DOCUMENT SEGMENT:
'''

The events of the 15 July coup d'etat attempt in Turkey have huge ramifications for the country’s political structure. Nearly 16,000 people have been detained so far, including journalists, prosecutors, judges, school teachers, university heads, and those military members who allegedly orchestrated the coup attempt. It is important to study the incarceration of members of Turkey’s judiciary and its consequences for the country’s political landscape.

Past Friction 
The judiciary has always played an important role in checking the power balances in the country. When Necmettin Erbakan, a mentor of incumbent President Recep Tayyip Erdoğan showed Islamist tendencies during his prime ministerial term in the 1990s, the military stepped in and deposed him in a bloodless coup. However, it was the Constitutional Court's banning of his Welfare Party, and later sentencing of several party members in the ‘Lost Trillion Case’ that lent this coup a semblance of legitimacy. Erbakan was banned from politics because the Court felt that his policies were in direct contravention to the constitution’s secular underpinnings.

'''

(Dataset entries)

'''

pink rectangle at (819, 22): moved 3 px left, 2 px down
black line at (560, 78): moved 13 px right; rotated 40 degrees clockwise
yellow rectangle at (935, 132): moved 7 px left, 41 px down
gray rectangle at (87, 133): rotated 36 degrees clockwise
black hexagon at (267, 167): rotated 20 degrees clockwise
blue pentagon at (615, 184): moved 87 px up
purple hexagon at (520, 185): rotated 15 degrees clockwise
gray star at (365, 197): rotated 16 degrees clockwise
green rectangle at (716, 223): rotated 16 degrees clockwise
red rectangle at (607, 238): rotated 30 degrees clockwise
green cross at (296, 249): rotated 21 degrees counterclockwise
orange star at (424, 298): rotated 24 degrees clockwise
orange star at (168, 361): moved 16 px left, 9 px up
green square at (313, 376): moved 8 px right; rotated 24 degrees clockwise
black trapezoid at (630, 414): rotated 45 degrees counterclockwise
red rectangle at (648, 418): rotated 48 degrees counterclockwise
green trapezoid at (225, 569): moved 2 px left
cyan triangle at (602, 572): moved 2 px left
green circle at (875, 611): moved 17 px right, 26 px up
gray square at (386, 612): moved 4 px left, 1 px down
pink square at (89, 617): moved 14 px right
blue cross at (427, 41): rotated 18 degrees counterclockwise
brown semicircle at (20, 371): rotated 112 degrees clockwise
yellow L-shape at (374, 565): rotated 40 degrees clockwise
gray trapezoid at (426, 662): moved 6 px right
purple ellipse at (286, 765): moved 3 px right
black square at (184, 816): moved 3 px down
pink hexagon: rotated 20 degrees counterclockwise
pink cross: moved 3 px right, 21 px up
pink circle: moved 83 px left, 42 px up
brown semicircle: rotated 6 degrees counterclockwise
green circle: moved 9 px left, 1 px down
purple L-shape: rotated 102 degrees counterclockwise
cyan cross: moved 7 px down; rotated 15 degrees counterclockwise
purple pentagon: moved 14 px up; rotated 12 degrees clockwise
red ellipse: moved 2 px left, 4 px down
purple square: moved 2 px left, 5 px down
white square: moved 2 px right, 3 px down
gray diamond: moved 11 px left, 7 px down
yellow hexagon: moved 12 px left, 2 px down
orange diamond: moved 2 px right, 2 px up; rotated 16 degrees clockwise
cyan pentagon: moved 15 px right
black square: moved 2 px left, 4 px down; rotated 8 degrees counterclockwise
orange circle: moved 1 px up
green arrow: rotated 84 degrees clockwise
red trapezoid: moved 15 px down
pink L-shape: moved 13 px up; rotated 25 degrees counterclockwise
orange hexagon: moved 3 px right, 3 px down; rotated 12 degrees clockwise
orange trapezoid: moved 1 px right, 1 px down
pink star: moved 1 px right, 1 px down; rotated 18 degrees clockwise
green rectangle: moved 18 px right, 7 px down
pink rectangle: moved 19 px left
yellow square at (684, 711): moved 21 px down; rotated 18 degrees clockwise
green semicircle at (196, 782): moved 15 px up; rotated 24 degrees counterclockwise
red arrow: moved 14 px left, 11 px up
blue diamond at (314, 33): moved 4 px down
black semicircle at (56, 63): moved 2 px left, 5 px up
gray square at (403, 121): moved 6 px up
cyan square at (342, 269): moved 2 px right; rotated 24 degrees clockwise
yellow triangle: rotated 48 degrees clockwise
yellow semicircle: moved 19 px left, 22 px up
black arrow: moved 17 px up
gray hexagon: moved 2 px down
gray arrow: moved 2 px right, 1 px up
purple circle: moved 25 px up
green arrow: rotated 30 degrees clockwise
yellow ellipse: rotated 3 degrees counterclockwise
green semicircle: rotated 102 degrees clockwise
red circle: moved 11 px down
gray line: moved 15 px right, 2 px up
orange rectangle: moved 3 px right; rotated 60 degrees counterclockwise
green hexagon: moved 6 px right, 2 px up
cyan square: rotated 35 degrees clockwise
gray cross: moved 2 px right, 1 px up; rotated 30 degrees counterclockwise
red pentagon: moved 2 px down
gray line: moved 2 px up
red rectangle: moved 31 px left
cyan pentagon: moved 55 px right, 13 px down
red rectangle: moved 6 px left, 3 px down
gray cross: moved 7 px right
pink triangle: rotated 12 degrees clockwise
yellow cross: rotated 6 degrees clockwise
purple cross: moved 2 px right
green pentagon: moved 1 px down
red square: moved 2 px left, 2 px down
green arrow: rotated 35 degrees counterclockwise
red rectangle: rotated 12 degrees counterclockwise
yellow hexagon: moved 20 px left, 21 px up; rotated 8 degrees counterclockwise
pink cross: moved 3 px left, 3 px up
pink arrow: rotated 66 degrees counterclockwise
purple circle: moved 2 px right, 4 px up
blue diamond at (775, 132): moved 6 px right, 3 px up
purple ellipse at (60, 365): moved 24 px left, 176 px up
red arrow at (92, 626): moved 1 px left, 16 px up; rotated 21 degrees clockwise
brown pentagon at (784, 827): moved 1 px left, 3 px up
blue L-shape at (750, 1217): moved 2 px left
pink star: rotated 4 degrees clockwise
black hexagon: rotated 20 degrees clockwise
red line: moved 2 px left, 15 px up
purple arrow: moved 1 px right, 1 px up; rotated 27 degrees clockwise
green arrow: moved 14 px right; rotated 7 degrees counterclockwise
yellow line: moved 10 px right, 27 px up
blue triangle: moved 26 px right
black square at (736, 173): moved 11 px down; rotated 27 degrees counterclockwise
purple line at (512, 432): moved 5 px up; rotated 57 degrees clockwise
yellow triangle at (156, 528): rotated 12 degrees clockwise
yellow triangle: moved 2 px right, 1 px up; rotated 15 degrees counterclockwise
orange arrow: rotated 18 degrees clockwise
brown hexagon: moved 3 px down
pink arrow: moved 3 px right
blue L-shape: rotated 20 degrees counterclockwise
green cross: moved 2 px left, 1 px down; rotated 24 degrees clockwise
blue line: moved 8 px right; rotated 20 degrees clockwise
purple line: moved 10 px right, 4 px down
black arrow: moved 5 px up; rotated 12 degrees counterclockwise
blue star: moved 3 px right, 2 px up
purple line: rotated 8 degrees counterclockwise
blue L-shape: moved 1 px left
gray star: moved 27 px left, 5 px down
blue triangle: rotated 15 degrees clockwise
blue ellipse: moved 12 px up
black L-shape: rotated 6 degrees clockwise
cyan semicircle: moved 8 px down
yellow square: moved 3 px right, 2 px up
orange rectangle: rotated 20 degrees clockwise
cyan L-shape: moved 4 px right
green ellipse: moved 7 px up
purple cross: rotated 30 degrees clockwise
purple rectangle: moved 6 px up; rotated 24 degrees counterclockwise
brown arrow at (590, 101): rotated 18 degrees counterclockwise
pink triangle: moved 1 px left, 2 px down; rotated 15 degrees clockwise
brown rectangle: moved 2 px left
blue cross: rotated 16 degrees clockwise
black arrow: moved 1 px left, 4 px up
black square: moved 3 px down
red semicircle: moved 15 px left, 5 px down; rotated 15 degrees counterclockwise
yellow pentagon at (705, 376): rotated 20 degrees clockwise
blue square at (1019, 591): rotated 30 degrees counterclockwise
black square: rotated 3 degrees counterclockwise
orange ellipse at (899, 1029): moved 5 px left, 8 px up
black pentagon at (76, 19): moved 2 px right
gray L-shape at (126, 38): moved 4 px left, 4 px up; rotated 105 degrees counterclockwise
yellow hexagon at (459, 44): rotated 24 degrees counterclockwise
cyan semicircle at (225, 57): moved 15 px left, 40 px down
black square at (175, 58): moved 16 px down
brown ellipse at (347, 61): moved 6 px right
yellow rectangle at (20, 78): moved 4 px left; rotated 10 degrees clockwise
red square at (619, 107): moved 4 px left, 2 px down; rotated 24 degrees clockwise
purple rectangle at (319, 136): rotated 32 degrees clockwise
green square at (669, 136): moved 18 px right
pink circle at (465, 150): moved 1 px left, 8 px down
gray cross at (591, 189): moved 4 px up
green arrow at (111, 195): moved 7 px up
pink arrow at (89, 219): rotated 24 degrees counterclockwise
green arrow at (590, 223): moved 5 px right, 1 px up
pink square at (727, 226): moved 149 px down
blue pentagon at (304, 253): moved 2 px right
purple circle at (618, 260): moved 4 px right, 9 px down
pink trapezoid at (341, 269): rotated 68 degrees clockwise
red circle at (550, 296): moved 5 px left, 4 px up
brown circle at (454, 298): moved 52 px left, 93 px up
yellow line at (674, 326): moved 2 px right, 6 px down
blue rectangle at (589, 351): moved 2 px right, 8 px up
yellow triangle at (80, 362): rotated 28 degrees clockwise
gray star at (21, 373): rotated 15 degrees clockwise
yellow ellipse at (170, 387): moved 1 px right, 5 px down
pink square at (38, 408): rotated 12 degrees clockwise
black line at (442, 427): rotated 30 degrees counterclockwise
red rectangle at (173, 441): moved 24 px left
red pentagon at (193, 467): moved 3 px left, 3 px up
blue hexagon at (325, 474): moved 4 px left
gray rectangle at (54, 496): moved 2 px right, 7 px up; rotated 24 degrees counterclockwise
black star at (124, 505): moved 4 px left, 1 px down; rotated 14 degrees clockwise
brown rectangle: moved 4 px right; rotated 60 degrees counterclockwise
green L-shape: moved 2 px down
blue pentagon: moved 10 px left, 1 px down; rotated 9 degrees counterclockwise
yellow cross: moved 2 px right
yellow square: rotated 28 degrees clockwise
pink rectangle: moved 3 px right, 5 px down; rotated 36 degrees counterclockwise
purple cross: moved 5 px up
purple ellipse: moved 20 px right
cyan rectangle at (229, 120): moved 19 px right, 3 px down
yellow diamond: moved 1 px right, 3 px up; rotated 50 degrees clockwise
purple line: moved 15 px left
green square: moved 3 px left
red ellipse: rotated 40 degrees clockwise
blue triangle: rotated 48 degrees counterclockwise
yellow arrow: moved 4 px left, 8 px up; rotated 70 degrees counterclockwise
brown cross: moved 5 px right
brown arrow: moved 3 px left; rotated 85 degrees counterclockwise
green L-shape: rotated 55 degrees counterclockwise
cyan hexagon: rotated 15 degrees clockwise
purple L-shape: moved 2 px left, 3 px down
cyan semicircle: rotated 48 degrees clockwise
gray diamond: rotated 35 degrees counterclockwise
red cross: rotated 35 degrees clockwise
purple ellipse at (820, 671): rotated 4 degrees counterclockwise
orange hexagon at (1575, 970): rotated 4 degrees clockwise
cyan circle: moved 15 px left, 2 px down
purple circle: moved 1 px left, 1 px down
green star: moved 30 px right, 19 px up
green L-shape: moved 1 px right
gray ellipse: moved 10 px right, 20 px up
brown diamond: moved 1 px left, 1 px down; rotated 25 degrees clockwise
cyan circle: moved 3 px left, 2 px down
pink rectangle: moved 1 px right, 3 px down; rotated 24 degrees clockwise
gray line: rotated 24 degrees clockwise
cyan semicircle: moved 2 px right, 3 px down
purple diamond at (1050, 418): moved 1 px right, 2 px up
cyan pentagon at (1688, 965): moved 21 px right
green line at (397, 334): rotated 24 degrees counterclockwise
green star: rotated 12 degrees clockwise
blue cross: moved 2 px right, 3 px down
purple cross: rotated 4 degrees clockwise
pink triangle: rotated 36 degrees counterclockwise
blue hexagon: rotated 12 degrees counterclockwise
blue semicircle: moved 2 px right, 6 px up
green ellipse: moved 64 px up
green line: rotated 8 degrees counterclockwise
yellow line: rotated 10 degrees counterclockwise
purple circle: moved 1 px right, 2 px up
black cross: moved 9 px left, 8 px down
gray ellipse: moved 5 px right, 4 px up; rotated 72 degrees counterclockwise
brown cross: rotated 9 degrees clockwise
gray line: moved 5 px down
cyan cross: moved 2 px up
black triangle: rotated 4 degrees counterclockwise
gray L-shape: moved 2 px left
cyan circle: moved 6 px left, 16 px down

'''

CHALLENGE: Please reproduce the full text on the 15 July coup attempt and Turkey's judiciary, word for word.

RESPONSE TO THIS EXERCISE:
The events of the 15 July coup d'etat attempt in Turkey have huge ramifications for the country’s political structure. Nearly 16,000 people have been detained so far, including journalists, prosecutors, judges, school teachers, university heads, and those military members who allegedly orchestrated the coup attempt. It is important to study the incarceration of members of Turkey’s judiciary and its consequences for the country’s political landscape.

Past Friction 
The judiciary has always played an important role in checking the power balances in the country. When Necmettin Erbakan, a mentor of incumbent President Recep Tayyip Erdoğan showed Islamist tendencies during his prime ministerial term in the 1990s, the military stepped in and deposed him in a bloodless coup. However, it was the Constitutional Court's banning of his Welfare Party, and later sentencing of several party members in the ‘Lost Trillion Case’ that lent this coup a semblance of legitimacy. Erbakan was banned from politics because the Court felt that his policies were in direct contravention to the constitution’s secular underpinnings.